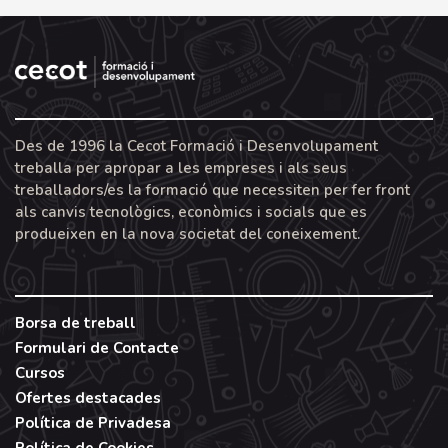
Des de 1996 la Cecot Formació i Desenvolupament
treballa per apropar a les empreses i als seus
treballadors/es la formació que necessiten per fer front
als canvis tecnològics, econòmics i socials que es
produeixen en la nova societat del coneixement.
Borsa de treball
Formulari de Contacte
Cursos
Ofertes destacades
Política de Privadesa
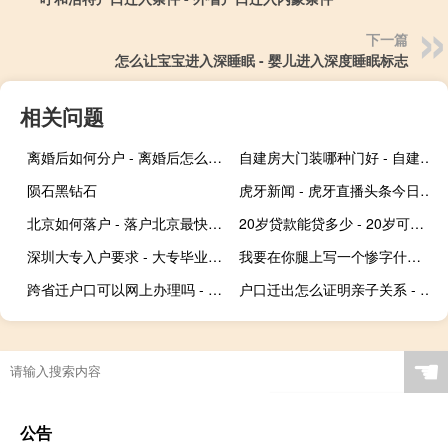
下一篇
怎么让宝宝进入深睡眠 - 婴儿进入深度睡眠标志
相关问题
离婚后如何分户 - 离婚后怎么分户口本
自建房大门装哪种门好 - 自建房大门装哪种门好百度
陨石黑钻石
虎牙新闻 - 虎牙直播头条今日新闻
北京如何落户 - 落户北京最快的办法
20岁贷款能贷多少 - 20岁可以去银行贷款多少
深圳大专入户要求 - 大专毕业可以入户深圳吗
我要在你腿上写一个惨字什么梗
跨省迁户口可以网上办理吗 - 异地户口迁移可以网上办理吗
户口迁出怎么证明亲子关系 - 虚假户口考取大学已工作
☚
公告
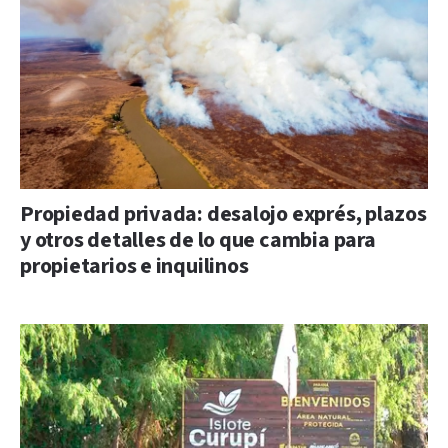
Propiedad privada: desalojo exprés, plazos
y otros detalles de lo que cambia para
propietarios e inquilinos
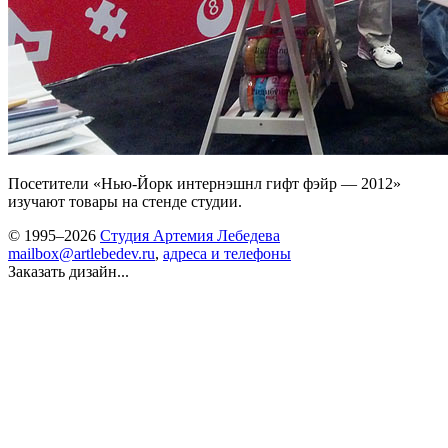
Посетители «Нью-Йорк интернэшнл гифт фэйр — 2012»
изучают товары на стенде студии.
© 1995–2026
Студия Артемия Лебедева
mailbox@artlebedev.ru
,
адреса и телефоны
Заказать дизайн...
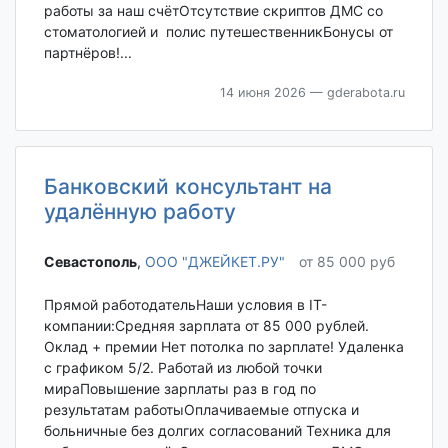
работы за наш счётОтсутствие скриптов ДМС со
стоматологией и полис путешественникБонусы от
партнёров!...
14 июня 2026
— gderabota.ru
Банковский консультант на
удалённую работу
Севастополь‎
,
ООО "ДЖЕЙКЕТ.РУ"
от 85 000 руб
Прямой работодательНаши условия в IT-
компании:Средняя зарплата от 85 000 рублей.
Оклад + премии Нет потолка по зарплате! Удаленка
с графиком 5/2. Работай из любой точки
мираПовышение зарплаты раз в год по
результатам работыОплачиваемые отпуска и
больничные без долгих согласований Техника для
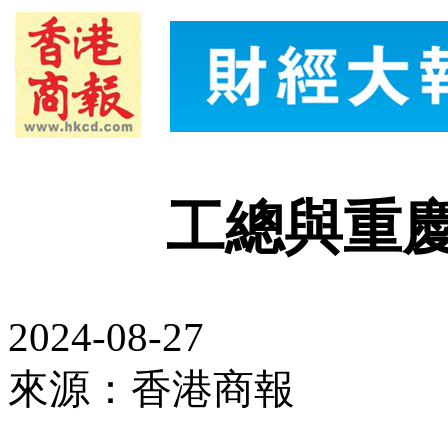
工總與重
2024-08-27
來源：香港商報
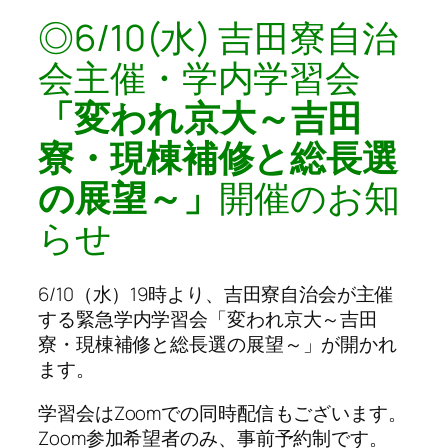
◎6/10(水) 吉田寮自治
会主催・学内学習会
「変われ京大～吉田
寮・現棟補修と総長選
の展望～」
開催のお知
らせ
6/10（水）19時より、吉田寮自治会が主催
する緊急学内学習会「変われ京大～吉田
寮・現棟補修と総長選の展望～」が開かれ
ます。
学習会はZoomでの同時配信もございます。
Zoom参加希望者のみ、事前予約制です。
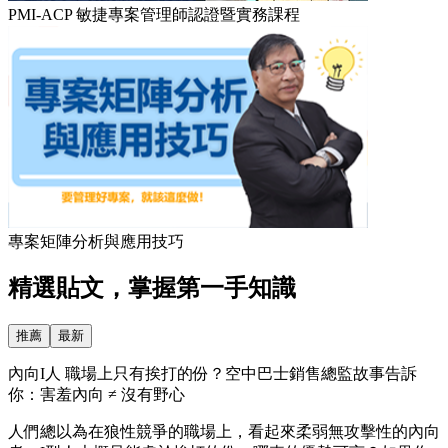
PMI-ACP 敏捷專案管理師認證暨實務課程
專案矩陣分析與應用技巧
精選貼文，掌握第一手知識
推薦
最新
內向I人 職場上只有挨打的份？空中巴士銷售總監故事告訴
你：害羞內向 ≠ 沒有野心
人們總以為在狼性競爭的職場上，看起來柔弱無攻擊性的內向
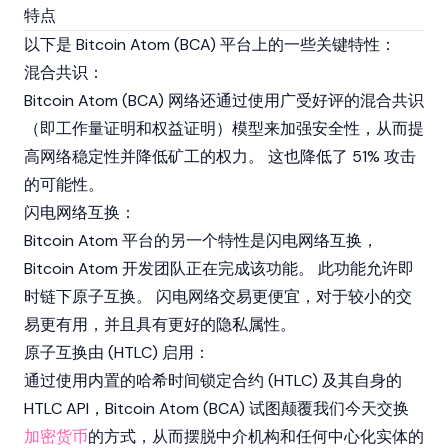
特点
以下是 Bitcoin Atom (BCA) 平台上的一些关键特性：
混合共识：
Bitcoin Atom (BCA) 网络还通过使用广受好评的混合共识
（即工作量证明和
权益证明
）模型来加强安全性，从而提
高网络稳定性并降低矿工的权力。 这也降低了 51% 攻击
的可能性。
闪电网络互换：
Bitcoin Atom 平台的另一个特性是闪电网络互换，
Bitcoin Atom 开发团队正在完成该功能。 此功能允许即
时链下原子互换。 闪电网络交易更便宜，对于较小的交
易更有用，并且具有更好的隐私属性。
原子互换由 (HTLC) 启用：
通过使用内置的哈希时间锁定合约 (HTLC) 及其自身的
HTLC API，Bitcoin Atom (BCA) 试图颠覆我们今天交换
加密货币
的方式，从而摆脱中介机构和任何中心化实体的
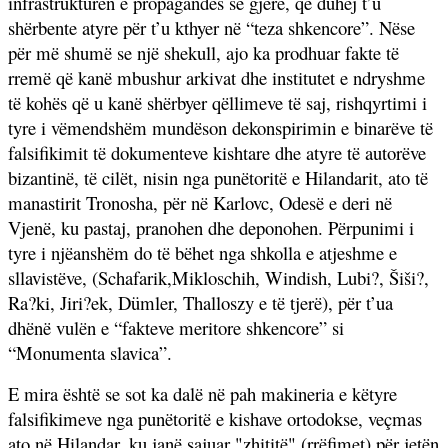
infrastrukturën e propagandës së gjerë, që duhej t’u
shërbente atyre për t’u kthyer në “teza shkencore”. Nëse
për më shumë se një shekull, ajo ka prodhuar fakte të
rremë që kanë mbushur arkivat dhe institutet e ndryshme
të kohës që u kanë shërbyer qëllimeve të saj, rishqyrtimi i
tyre i vëmendshëm mundëson dekonspirimin e binarëve të
falsifikimit të dokumenteve kishtare dhe atyre të autorëve
bizantinë, të cilët, nisin nga punëtoritë e Hilandarit, ato të
manastirit Tronosha, për në Karlovc, Odesë e deri në
Vjenë, ku pastaj, pranohen dhe deponohen. Përpunimi i
tyre i njëanshëm do të bëhet nga shkolla e atjeshme e
sllavistëve, (Schafarik,Mikloschih, Windish, Lubi?, Šiši?,
Ra?ki, Jiri?ek, Dümler, Thalloszy e të tjerë), për t’ua
dhënë vulën e “fakteve meritore shkencore” si
“Monumenta slavica”.
E mira është se sot ka dalë në pah makineria e këtyre
falsifikimeve nga punëtoritë e kishave ortodokse, veçmas
ato në Hilandar, ku janë sajuar "zhititë" (rrëfimet) për jetën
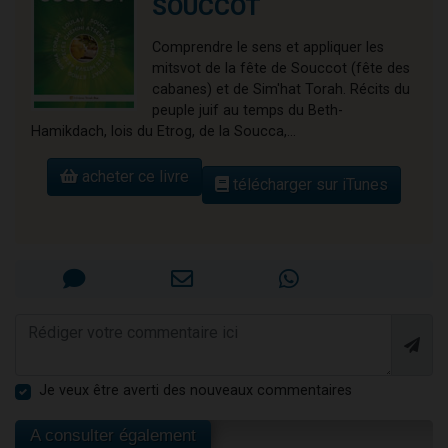
SOUCCOT
Comprendre le sens et appliquer les
mitsvot de la fête de Souccot (fête des
cabanes) et de Sim'hat Torah. Récits du
peuple juif au temps du Beth-
Hamikdach, lois du Etrog, de la Soucca,...
acheter ce livre
télécharger sur iTunes
Je veux être averti des nouveaux commentaires
A consulter également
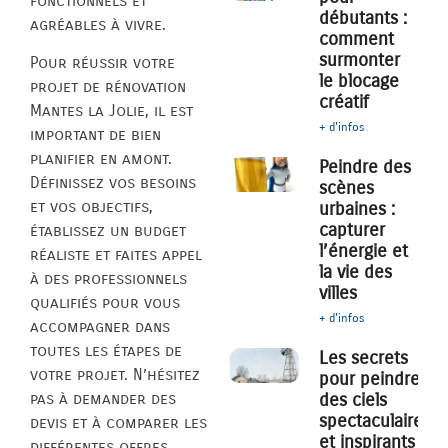
fonctionnels et
débutants :
agréables à vivre.
comment
surmonter
Pour réussir votre
le blocage
projet de rénovation
créatif
Mantes la Jolie, il est
+ d'infos
important de bien
planifier en amont.
Peindre des
Définissez vos besoins
scènes
et vos objectifs,
urbaines :
capturer
établissez un budget
l’énergie et
réaliste et faites appel
la vie des
à des professionnels
villes
qualifiés pour vous
+ d'infos
accompagner dans
toutes les étapes de
Les secrets
votre projet. N’hésitez
pour peindre
des ciels
pas à demander des
spectaculaires
devis et à comparer les
et inspirants
différentes offres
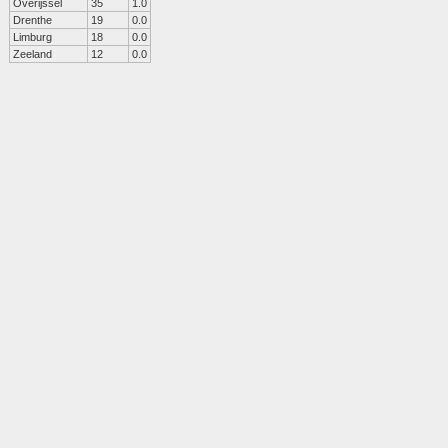
Overijssel
35
1.0
Drenthe
19
0.0
Limburg
18
0.0
Zeeland
12
0.0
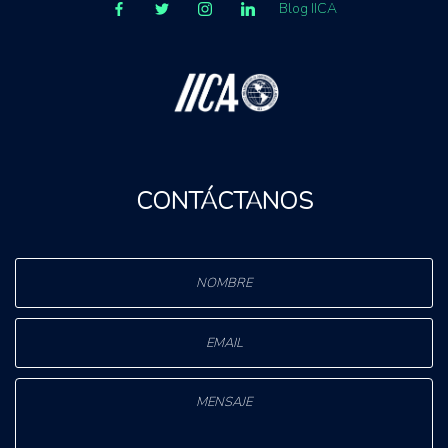
Blog IICA
CONTÁCTANOS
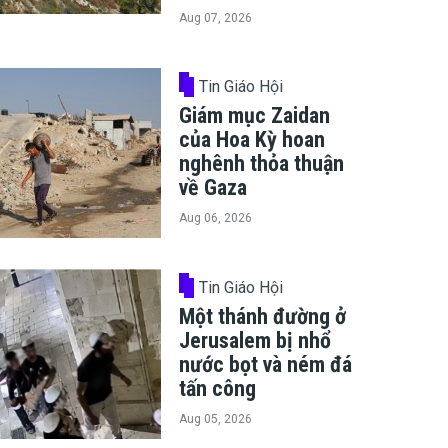
Aug 07, 2026
Tin Giáo Hội
Giám mục Zaidan
của Hoa Kỳ hoan
nghênh thỏa thuận
về Gaza
Aug 06, 2026
Tin Giáo Hội
Một thánh đường ở
Jerusalem bị nhổ
nước bọt và ném đá
tấn công
Aug 05, 2026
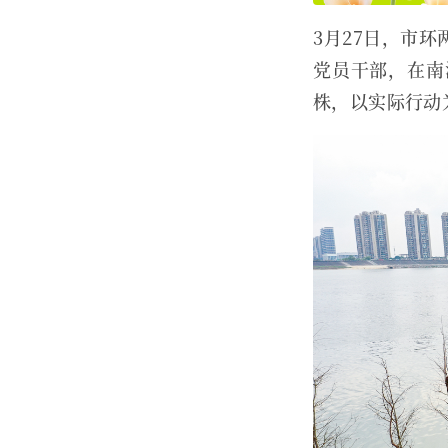
3月27日，市
党员干部，在南
株，以实际行动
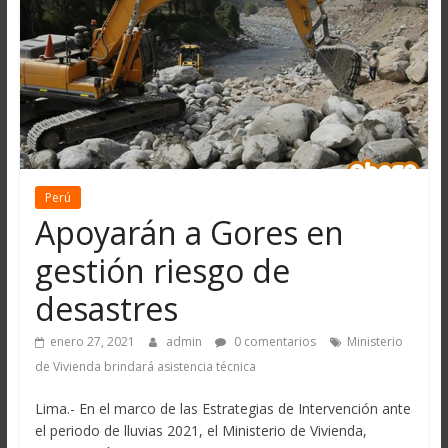
Perú
Apoyarán a Gores en
gestión riesgo de
desastres
enero 27, 2021
admin
0 comentarios
Ministerio
de Vivienda brindará asistencia técnica
Lima.- En el marco de las Estrategias de Intervención ante
el periodo de lluvias 2021, el Ministerio de Vivienda,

- Requirement: Rewrite the lines above with "Drenthe" replaced by "Friesland", changing nothing else. Leave the pictures out.

- Written solution:
Des de 1996 la Cecot Formació i Desenvolupament
treballa per apropar a les empreses i als seus
treballadors/es la formació que necessiten per fer front
als canvis tecnològics, econòmics i socials que es
produeixen en la nova societat del coneixement.
Borsa de treball
Formulari de Contacte
Cursos
Ofertes destacades
Política de Privadesa
下一篇
怎么让宝宝进入深睡眠 - 婴儿进入深度睡眠标志
相关问题
离婚后如何分户 - 离婚后怎么分户口本
自建房大门装哪种门好 - 自建房大门装哪种门好百度
陨石黑钻石
虎牙新闻 - 虎牙直播头条今日新闻
北京如何落户 - 落户北京最快的办法
20岁贷款能贷多少 - 20岁可以去银行贷款多少
深圳大专入户要求 - 大专毕业可以入户深圳吗
我要在你腿上写一个惨字什么梗
跨省迁户口可以网上办理吗 - 异地户口迁移可以网上办理吗
户口迁出怎么证明亲子关系 - 虚假户口考取大学已工作
☚
公告
Propiedad privada: desalojo exprés, plazos
y otros detalles de lo que cambia para
propietarios e inquilinos
Посетители «Нью-Йорк интернэшнл гифт фэйр — 2012»
изучают товары на стенде студии.
© 1995–2026
Студия Артемия Лебедева
mailbox@artlebedev.ru
,
адреса и телефоны
Заказать дизайн...
работы за наш счётОтсутствие скриптов ДМС со
стоматологией и полис путешественникБонусы от
партнёров!...
14 июня 2026
— gderabota.ru
Банковский консультант на
удалённую работу
Севастополь‎
,
ООО "ДЖЕЙКЕТ.РУ"
от 85 000 руб
Прямой работодательНаши условия в IT-
компании:Средняя зарплата от 85 000 рублей.
Оклад + премии Нет потолка по зарплате! Удаленка
с графиком 5/2. Работай из любой точки
мираПовышение зарплаты раз в год по
результатам работыОплачиваемые отпуска и
больничные без долгих согласований Техника для
工總與重
2024-08-27
來源：香港商報
◎6/10(水) 吉田寮自治
会主催・学内学習会
「変われ京大～吉田
寮・現棟補修と総長選
の展望～」
開催のお知
らせ
6/10（水）19時より、吉田寮自治会が主催
する緊急学内学習会「変われ京大～吉田
寮・現棟補修と総長選の展望～」が開かれ
ます。
学習会はZoomでの同時配信もございます。
Zoom参加希望者のみ、事前予約制です。
PMI-ACP 敏捷專案管理師認證暨實務課程
專案矩陣分析與應用技巧
精選貼文，掌握第一手知識
推薦
最新
內向I人 職場上只有挨打的份？空中巴士銷售總監故事告訴
你：害羞內向 ≠ 沒有野心
人們總以為在狼性競爭的職場上，看起來柔弱無攻擊性的內向
特点
以下是 Bitcoin Atom (BCA) 平台上的一些关键特性：
混合共识：
Bitcoin Atom (BCA) 网络还通过使用广受好评的混合共识
（即工作量证明和
权益证明
）模型来加强安全性，从而提
高网络稳定性并降低矿工的权力。 这也降低了 51% 攻击
的可能性。
闪电网络互换：
Bitcoin Atom 平台的另一个特性是闪电网络互换，
Bitcoin Atom 开发团队正在完成该功能。 此功能允许即
时链下原子互换。 闪电网络交易更便宜，对于较小的交
易更有用，并且具有更好的隐私属性。
原子互换由 (HTLC) 启用：
通过使用内置的哈希时间锁定合约 (HTLC) 及其自身的
HTLC API，Bitcoin Atom (BCA) 试图颠覆我们今天交换
加密货币
的方式，从而摆脱中介机构和任何中心化实体的
infrastrukturën e propagandës së gjerë, që duhej t’u
shërbente atyre për t’u kthyer në “teza shkencore”. Nëse
për më shumë se një shekull, ajo ka prodhuar fakte të
rremë që kanë mbushur arkivat dhe institutet e ndryshme
të kohës që u kanë shërbyer qëllimeve të saj, rishqyrtimi i
tyre i vëmendshëm mundëson dekonspirimin e binarëve të
falsifikimit të dokumenteve kishtare dhe atyre të autorëve
bizantinë, të cilët, nisin nga punëtoritë e Hilandarit, ato të
manastirit Tronosha, për në Karlovc, Odesë e deri në
Vjenë, ku pastaj, pranohen dhe deponohen. Përpunimi i
tyre i njëanshëm do të bëhet nga shkolla e atjeshme e
sllavistëve, (Schafarik,Mikloschih, Windish, Lubi?, Šiši?,
Ra?ki, Jiri?ek, Dümler, Thalloszy e të tjerë), për t’ua
dhënë vulën e “fakteve meritore shkencore” si
“Monumenta slavica”.
E mira është se sot ka dalë në pah makineria e këtyre
falsifikimeve nga punëtoritë e kishave ortodokse, veçmas
ato në Hilandar, ku janë sajuar "zhititë" (rrëfimet) për jetën
SOUCCOT
Comprendre le sens et appliquer les
mitsvot de la fête de Souccot (fête des
cabanes) et de Sim'hat Torah. Récits du
peuple juif au temps du Beth-
Hamikdach, lois du Etrog, de la Soucca,...
acheter ce livre
télécharger sur iTunes
Je veux être averti des nouveaux commentaires
A consulter également
fonctionnels et
débutants :
agréables à vivre.
comment
surmonter
Pour réussir votre
le blocage
projet de rénovation
créatif
Mantes la Jolie, il est
+ d'infos
important de bien
planifier en amont.
Peindre des
Définissez vos besoins
scènes
et vos objectifs,
urbaines :
capturer
établissez un budget
l’énergie et
réaliste et faites appel
la vie des
à des professionnels
villes
qualifiés pour vous
+ d'infos
accompagner dans
toutes les étapes de
Les secrets
votre projet. N’hésitez
pour peindre
des ciels
pas à demander des
spectaculaires
devis et à comparer les
et inspirants
différentes offres
Overijssel
35
1.0
Friesland
19
0.0
Limburg
18
0.0
Zeeland
12
0.0
Blog IICA
CONTÁCTANOS
Aug 07, 2026
Tin Giáo Hội
Giám mục Zaidan
của Hoa Kỳ hoan
nghênh thỏa thuận
về Gaza
Aug 06, 2026
Tin Giáo Hội
Một thánh đường ở
Jerusalem bị nhổ
nước bọt và ném đá
tấn công
Aug 05, 2026
3月27日，市
党员干部，在南
株，以实际行动
Perú
Apoyarán a Gores en
gestión riesgo de
desastres
enero 27, 2021
admin
0 comentarios
Ministerio
de Vivienda brindará asistencia técnica
Lima.- En el marco de las Estrategias de Intervención ante
el periodo de lluvias 2021, el Ministerio de Vivienda,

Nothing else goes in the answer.